=== GIVEN MATERIAL ===

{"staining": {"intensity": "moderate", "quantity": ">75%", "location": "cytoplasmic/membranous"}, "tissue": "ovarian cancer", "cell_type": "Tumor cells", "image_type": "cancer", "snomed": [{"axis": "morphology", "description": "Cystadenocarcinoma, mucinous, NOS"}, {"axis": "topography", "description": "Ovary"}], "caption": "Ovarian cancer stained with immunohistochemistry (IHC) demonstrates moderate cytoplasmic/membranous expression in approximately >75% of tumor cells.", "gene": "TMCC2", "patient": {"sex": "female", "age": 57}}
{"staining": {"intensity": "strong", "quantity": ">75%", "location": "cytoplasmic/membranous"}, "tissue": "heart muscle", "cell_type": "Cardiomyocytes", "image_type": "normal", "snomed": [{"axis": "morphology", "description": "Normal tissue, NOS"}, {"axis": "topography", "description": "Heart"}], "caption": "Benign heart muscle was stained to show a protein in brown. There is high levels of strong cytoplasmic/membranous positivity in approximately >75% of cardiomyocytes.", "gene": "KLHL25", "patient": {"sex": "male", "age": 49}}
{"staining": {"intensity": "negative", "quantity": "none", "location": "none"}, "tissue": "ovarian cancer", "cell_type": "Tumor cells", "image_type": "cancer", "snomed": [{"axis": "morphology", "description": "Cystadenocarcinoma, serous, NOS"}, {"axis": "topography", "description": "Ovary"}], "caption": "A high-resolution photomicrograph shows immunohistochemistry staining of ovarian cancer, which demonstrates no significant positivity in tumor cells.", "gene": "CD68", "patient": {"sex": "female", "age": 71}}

===

_WHAT YOU ARE ASKED TO DO_: In this exercise, copy only the lines from the opening line of the material through the line where "heart muscle was" appears.

_EXPECTED ANSWER_:
{"staining": {"intensity": "moderate", "quantity": ">75%", "location": "cytoplasmic/membranous"}, "tissue": "ovarian cancer", "cell_type": "Tumor cells", "image_type": "cancer", "snomed": [{"axis": "morphology", "description": "Cystadenocarcinoma, mucinous, NOS"}, {"axis": "topography", "description": "Ovary"}], "caption": "Ovarian cancer stained with immunohistochemistry (IHC) demonstrates moderate cytoplasmic/membranous expression in approximately >75% of tumor cells.", "gene": "TMCC2", "patient": {"sex": "female", "age": 57}}
{"staining": {"intensity": "strong", "quantity": ">75%", "location": "cytoplasmic/membranous"}, "tissue": "heart muscle", "cell_type": "Cardiomyocytes", "image_type": "normal", "snomed": [{"axis": "morphology", "description": "Normal tissue, NOS"}, {"axis": "topography", "description": "Heart"}], "caption": "Benign heart muscle was stained to show a protein in brown. There is high levels of strong cytoplasmic/membranous positivity in approximately >75% of cardiomyocytes.", "gene": "KLHL25", "patient": {"sex": "male", "age": 49}}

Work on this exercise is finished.